Favre in huddle a confidence booster for Jets- ERIK BOLAND | erik.boland@newsday.com
November 15, 2008
Brett Favre said he was nervous. "Nervous as heck," he added.
The Jets, after winning the overtime coin toss Thursday night, faced a rabid Gillette Stadium crowd and a Patriots defense riding the momentum their offensive teammates had provided at the end of regulation.
But Favre led a Jets regular-season version of "The Drive," a 14-play beauty that never gave the Patriots' offense a chance. It ended with Jay Feely's 34-yard field goal that gave the Jets a 34-31 victory and sole possession of first place in the AFC East.
Favre finally had put his signature on a Jets win, doing so by exuding a confidence that he might not have felt but spread to his team nonetheless.
"It is very special to have a guy like that step into your huddle," said receiver Jerricho Cotchery, who had five catches for 87 yards, including a 46-yarder in the second quarter that should be a catch-of-the-season candidate. "I didn't see any nervousness on his face; I saw a quiet confidence on his face, so to speak. When he stepped into the huddle, we knew we were going to be able to get it done because that's the way he's been this entire year."
Thursday was Favre's 42nd career win after being tied or behind in the fourth quarter. No. 41 came Oct. 26 when he hit Laveranues Coles with a TD pass with one minute left in a 28-24 victory over Kansas City. But that was at home, against the struggling Chiefs. Not on the road against a team that had come back from 24-6 and 31-24 deficits, forcing overtime with an improbable 16-yard TD pass to Randy Moss with one second left in the fourth quarter.
But once defensive captain Kerry Rhodes made his prescient "tails" call on the overtime coin flip, a sense of belief took over the Jets' sideline.

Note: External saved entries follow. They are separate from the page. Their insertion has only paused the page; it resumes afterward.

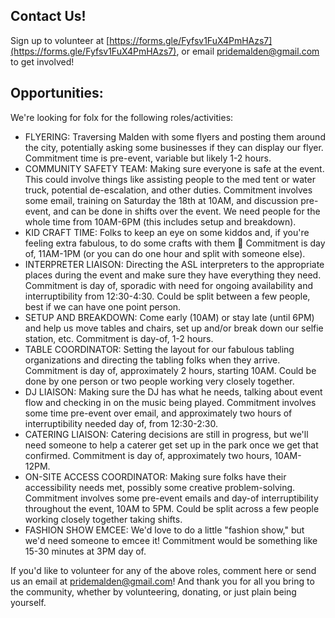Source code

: ## Contact Us!
Sign up to volunteer at [https://forms.gle/Fyfsv1FuX4PmHAzs7](https://forms.gle/Fyfsv1FuX4PmHAzs7), or email [pridemalden@gmail.com](mailto:pridemalden@gmail.com) to get involved!

## Opportunities:
We're looking for folx for the following roles/activities:
- FLYERING: Traversing Malden with some flyers and posting them around the city, potentially asking some businesses if they can display our flyer. Commitment time is pre-event, variable but likely 1-2 hours.
- COMMUNITY SAFETY TEAM: Making sure everyone is safe at the event. This could involve things like assisting people to the med tent or water truck, potential de-escalation, and other duties. Commitment involves some email, training on Saturday the 18th at 10AM, and discussion pre-event, and can be done in shifts over the event. We need people for the whole time from 10AM-6PM (this includes setup and breakdown).
- KID CRAFT TIME: Folks to keep an eye on some kiddos and, if you're feeling extra fabulous, to do some crafts with them 🙂 Commitment is day of, 11AM-1PM (or you can do one hour and split with someone else).
- INTERPRETER LIAISON: Directing the ASL interpreters to the appropriate places during the event and make sure they have everything they need. Commitment is day of, sporadic with need for ongoing availability and interruptibility from 12:30-4:30. Could be split between a few people, best if we can have one point person.
- SETUP AND BREAKDOWN: Come early (10AM) or stay late (until 6PM) and help us move tables and chairs, set up and/or break down our selfie station, etc. Commitment is day-of, 1-2 hours.
- TABLE COORDINATOR: Setting the layout for our fabulous tabling organizations and directing the tabling folks when they arrive. Commitment is day of, approximately 2 hours, starting 10AM. Could be done by one person or two people working very closely together.
- DJ LIAISON: Making sure the DJ has what he needs, talking about event flow and checking in on the music being played. Commitment involves some time pre-event over email, and approximately two hours of interruptibility needed day of, from 12:30-2:30.
- CATERING LIAISON: Catering decisions are still in progress, but we'll need someone to help a caterer get set up in the park once we get that confirmed. Commitment is day of, approximately two hours, 10AM-12PM.
- ON-SITE ACCESS COORDINATOR: Making sure folks have their accessibility needs met, possibly some creative problem-solving. Commitment involves some pre-event emails and day-of interruptibility throughout the event, 10AM to 5PM. Could be split across a few people working closely together taking shifts.
- FASHION SHOW EMCEE: We'd love to do a little "fashion show," but we'd need someone to emcee it! Commitment would be something like 15-30 minutes at 3PM day of.
  
If you'd like to volunteer for any of the above roles, comment here or send us an email at pridemalden@gmail.com! And thank you for all you bring to the community, whether by volunteering, donating, or just plain being yourself.
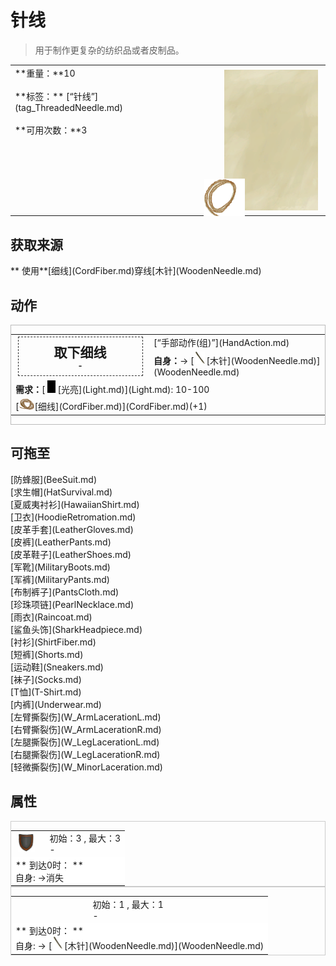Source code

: # 针线  
> 用于制作更复杂的纺织品或者皮制品。  
  
<table class="table table-bordered" data-toggle="table"  data-show-header="false"><thead style="display:none"><tr ><th  style="width:50%;text-align:left;vertical-align:top;"  >title</th><th  style="width:50%;text-align:left;vertical-align:top;"  ></th></tr></thead><tr ><td  style="width:50%;text-align:left;vertical-align:top;"  >**重量：**10<br><br>**标签：**	[“针线”](tag_ThreadedNeedle.md)<br><br>**可用次数：**3</td><td  style="width:50%;text-align:left;vertical-align:top;"  ><div style="float:right; margin:5px"><div class="gamecard" style="width:150px; height:225px;"><a href="WoodenNeedleThreaded.md" style="color:black"><img class="bg" decoding="async" src="../wiki/Sprite/BG_SandTop.png" href="a.md" style="max-width:150px;max-height:225px;"><img decoding="async" src="../wiki/Sprite/ThreadedNeedleWood.png" class="cardimage" style="transform: translate(-50%, -50%) scale(0.4398826979472141);"><span style="font-size: 25px;">针线</span></a></div></div></td></tr></tbody></table>  
  
## 获取来源  
<div style="display:inline-block"><div class="gamedatalist" style="text-align:left;min-width:200px;min-height:0px;"><div style="display:inline-block"><div style="display:inline-block;vertical-align:middle;">** 使用**[细线](CordFiber.md)穿线</div><div style="display:inline-block;vertical-align:middle;">[木针](WoodenNeedle.md)</div></div></div></div>  
  
## 动作  
<div  style="border:1px solid #BBB"><table><tr><td rowspan="2" style="width:200px;text-align:center;font-size:1.5em;font-weight:bold"><div style="padding:8px;border:1px dashed #333"><div>取下细线</div><div style="font-size:0.6em;">-</div></div></td><td>[“手部动作(组)”](HandAction.md)</td></tr><tr><td><b>自身：</b>→ [<div style="width:20px;display:inline-block;text-align:center"><img decoding="async" src="../wiki/Sprite/NeedleWooden.png" href="a.md" style="max-width:20px;max-height:20px;"></div>[木针](WoodenNeedle.md)](WoodenNeedle.md)</td></tr><tr><td colspan="2"><b>需求：</b>[<div style="width:20px;display:inline-block;text-align:center"><img decoding="async" src="../wiki/Sprite/Darkness.png" href="a.md" style="max-width:20px;max-height:20px;"></div>[光亮](Light.md)](Light.md): 10-100</td></tr><tr><td colspan="2">[<div style="width:25px;display:inline-block;text-align:center"><img decoding="async" src="../wiki/Sprite/CordFiber.png" href="a.md" style="max-width:25px;max-height:25px;"></div>[细线](CordFiber.md)](CordFiber.md)(+1)</td></tr></table></div>  
  
  
## 可拖至  
<div style="display:inline-block"><div class="gamedatalist" style="text-align:left;min-width:100px;min-height:0px;">[防蜂服](BeeSuit.md)</div><div class="gamedatalist" style="text-align:left;min-width:100px;min-height:0px;">[求生帽](HatSurvival.md)</div><div class="gamedatalist" style="text-align:left;min-width:100px;min-height:0px;">[夏威夷衬衫](HawaiianShirt.md)</div><div class="gamedatalist" style="text-align:left;min-width:100px;min-height:0px;">[卫衣](HoodieRetromation.md)</div><div class="gamedatalist" style="text-align:left;min-width:100px;min-height:0px;">[皮革手套](LeatherGloves.md)</div><div class="gamedatalist" style="text-align:left;min-width:100px;min-height:0px;">[皮裤](LeatherPants.md)</div><div class="gamedatalist" style="text-align:left;min-width:100px;min-height:0px;">[皮革鞋子](LeatherShoes.md)</div><div class="gamedatalist" style="text-align:left;min-width:100px;min-height:0px;">[军靴](MilitaryBoots.md)</div><div class="gamedatalist" style="text-align:left;min-width:100px;min-height:0px;">[军裤](MilitaryPants.md)</div><div class="gamedatalist" style="text-align:left;min-width:100px;min-height:0px;">[布制裤子](PantsCloth.md)</div><div class="gamedatalist" style="text-align:left;min-width:100px;min-height:0px;">[珍珠项链](PearlNecklace.md)</div><div class="gamedatalist" style="text-align:left;min-width:100px;min-height:0px;">[雨衣](Raincoat.md)</div><div class="gamedatalist" style="text-align:left;min-width:100px;min-height:0px;">[鲨鱼头饰](SharkHeadpiece.md)</div><div class="gamedatalist" style="text-align:left;min-width:100px;min-height:0px;">[衬衫](ShirtFiber.md)</div><div class="gamedatalist" style="text-align:left;min-width:100px;min-height:0px;">[短裤](Shorts.md)</div><div class="gamedatalist" style="text-align:left;min-width:100px;min-height:0px;">[运动鞋](Sneakers.md)</div><div class="gamedatalist" style="text-align:left;min-width:100px;min-height:0px;">[袜子](Socks.md)</div><div class="gamedatalist" style="text-align:left;min-width:100px;min-height:0px;">[T恤](T-Shirt.md)</div><div class="gamedatalist" style="text-align:left;min-width:100px;min-height:0px;">[内裤](Underwear.md)</div><div class="gamedatalist" style="text-align:left;min-width:100px;min-height:0px;">[左臂撕裂伤](W_ArmLacerationL.md)</div><div class="gamedatalist" style="text-align:left;min-width:100px;min-height:0px;">[右臂撕裂伤](W_ArmLacerationR.md)</div><div class="gamedatalist" style="text-align:left;min-width:100px;min-height:0px;">[左腿撕裂伤](W_LegLacerationL.md)</div><div class="gamedatalist" style="text-align:left;min-width:100px;min-height:0px;">[右腿撕裂伤](W_LegLacerationR.md)</div><div class="gamedatalist" style="text-align:left;min-width:100px;min-height:0px;">[轻微撕裂伤](W_MinorLaceration.md)</div></div>  
  
## 属性   
<div  style="border:1px solid #CCC;"><table style="margin-bottom:0px;"><tr><td style="width:30%;text-align:left; background-color:#FEFEFE;font-size:1.3em;font-weight:bold;"><div style="width:30px;display:inline-block;text-align:center"><img decoding="async" src="../wiki/Sprite/Durability.png" href="a.md" style="max-width:30px;max-height:30px;"></div></td><td style="font-size:1em;background-color:#FEFEFE">初始：3 , 最大：3<br>-</td></tr><tr style="background-color:#FFFFFF"><td colspan=2>** 到达0时： **<br>自身: →消失</td></tr></table></div>  
<div  style="border:1px solid #CCC;"><table style="margin-bottom:0px;"><tr><td style="width:30%;text-align:left; background-color:#FEFEFE;font-size:1.3em;font-weight:bold;"></td><td style="font-size:1em;background-color:#FEFEFE">初始：1 , 最大：1<br>-</td></tr><tr style="background-color:#FFFFFF"><td colspan=2>** 到达0时： **<br>自身: → [<div style="width:20px;display:inline-block;text-align:center"><img decoding="async" src="../wiki/Sprite/NeedleWooden.png" href="a.md" style="max-width:20px;max-height:20px;"></div>[木针](WoodenNeedle.md)](WoodenNeedle.md)</td></tr></table></div>  


<script>document.title="针线 - 卡牌生存百科 Card Survival Wiki";</script>
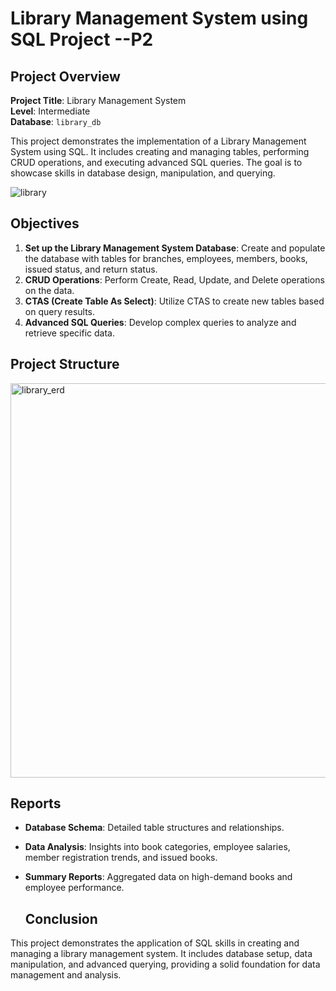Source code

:# Library Management System using SQL Project --P2

## Project Overview

**Project Title**: Library Management System  
**Level**: Intermediate  
**Database**: `library_db`

This project demonstrates the implementation of a Library Management System using SQL. It includes creating and managing tables, performing CRUD operations, and executing advanced SQL queries. The goal is to showcase skills in database design, manipulation, and querying.

![library](https://github.com/user-attachments/assets/549e000c-ec42-4ce8-8c5d-209a2afa71b3)

## Objectives

1. **Set up the Library Management System Database**: Create and populate the database with tables for branches, employees, members, books, issued status, and return status.
2. **CRUD Operations**: Perform Create, Read, Update, and Delete operations on the data.
3. **CTAS (Create Table As Select)**: Utilize CTAS to create new tables based on query results.
4. **Advanced SQL Queries**: Develop complex queries to analyze and retrieve specific data.

## Project Structure
<img width="1101" height="631" alt="library_erd" src="https://github.com/user-attachments/assets/d8480867-50b3-4010-b855-44f53b52dd10" />


## Reports

- **Database Schema**: Detailed table structures and relationships.
- **Data Analysis**: Insights into book categories, employee salaries, member registration trends, and issued books.
- **Summary Reports**: Aggregated data on high-demand books and employee performance.

  ## Conclusion

This project demonstrates the application of SQL skills in creating and managing a library management system. It includes database setup, data manipulation, and advanced querying, providing a solid foundation for data management and analysis.

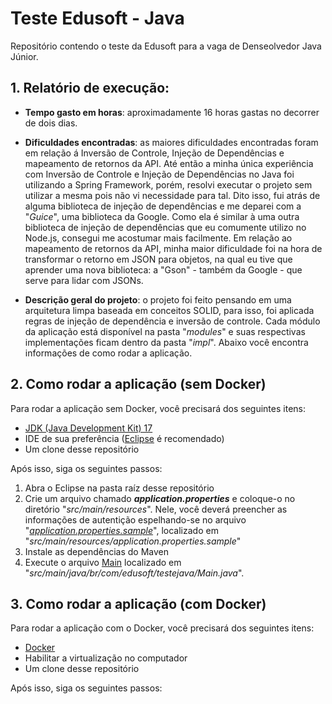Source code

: # Teste Edusoft - Java
Repositório contendo o teste da Edusoft para a vaga de Denseolvedor Java Júnior.

## 1. Relatório de execução:

- **Tempo gasto em horas**: aproximadamente 16 horas gastas no decorrer de dois dias.

- **Dificuldades encontradas**: as maiores dificuldades encontradas foram em relação á Inversão de Controle, Injeção de Dependências e mapeamento de retornos da API.  Até então a minha única experiência com Inversão de Controle e Injeção de Dependências no Java foi utilizando a Spring Framework, porém, resolvi executar o projeto sem utilizar a mesma pois não vi necessidade para tal. Dito isso, fui atrás de alguma biblioteca de injeção de dependências e me deparei com a "*Guice*", uma biblioteca da Google. Como ela é similar à uma outra biblioteca de injeção de dependências que eu comumente utilizo no Node.js, consegui me acostumar mais facilmente. Em relação ao mapeamento de retornos da API, minha maior dificuldade foi na hora de transformar o retorno em JSON para objetos, na qual eu tive que aprender uma nova biblioteca: a "Gson" - também da Google - que serve para lidar com JSONs.

- **Descrição geral do projeto**: o projeto foi feito pensando em uma arquitetura limpa baseada em conceitos SOLID, para isso, foi aplicada regras de injeção de dependência e inversão de controle. Cada módulo da aplicação está disponível na pasta "*modules*" e suas respectivas implementações ficam dentro da pasta "*impl*". Abaixo você encontra informações de como rodar a aplicação.

## 2. Como rodar a aplicação (sem Docker)
Para rodar a aplicação sem Docker, você precisará dos seguintes itens:

- [JDK (Java Development Kit) 17](https://www.oracle.com/java/technologies/javase/jdk17-archive-downloads.html)
- IDE de sua preferência ([Eclipse](https://www.eclipse.org/downloads/) é recomendado)
- Um clone desse repositório

Após isso, siga os seguintes passos:
1. Abra o Eclipse na pasta raíz desse repositório
2. Crie um arquivo chamado ***application.properties*** e coloque-o no diretório "*src/main/resources*". Nele, você deverá preencher as informações de autentição espelhando-se no arquivo "*[application.properties.sample](./src/main/resources/application.properties.sample)*", localizado em "*src/main/resources/application.properties.sample*"
3. Instale as dependências do Maven
4. Execute o arquivo [Main](./src/main/java/br/com/edusoft/testejava/Main.java) localizado em "*src/main/java/br/com/edusoft/testejava/Main.java*".

## 3. Como rodar a aplicação (com Docker)
Para rodar a aplicação com o Docker, você precisará dos seguintes itens:

- [Docker](https://www.docker.com/)
- Habilitar a virtualização no computador
- Um clone desse repositório

Após isso, siga os seguintes passos:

"When you have Brett Favre coming into the huddle, it makes everybody else in the huddle step their games up," said Leon Washington, who electrified that same sideline with his 92-yard kickoff return for a TD in the second quarter. "We're fortunate to have a guy like that leading us."
Favre, given how unstoppable the Patriots' offense had been in the second half, believed the Jets needed to score on their first possession of overtime.
"I felt like it's either now or nothing; this is your one shot," Favre said. "They were on offense, our defense was tired - it was all or nothing."
Favre threw incomplete to Washington on his first pass attempt of the drive but went 5-for-5 thereafter, by far the biggest being his 16-yard strike to rookie tight end Dustin Keller on third-and-15 from the Jets' 15-yard line.
"I think Brett just . . . he instills confidence in the group," Eric Mangini said. "There's a sense of ease when he has the ball. You feel he's going to get it to the right place."
And right now for the Jets, that place is first.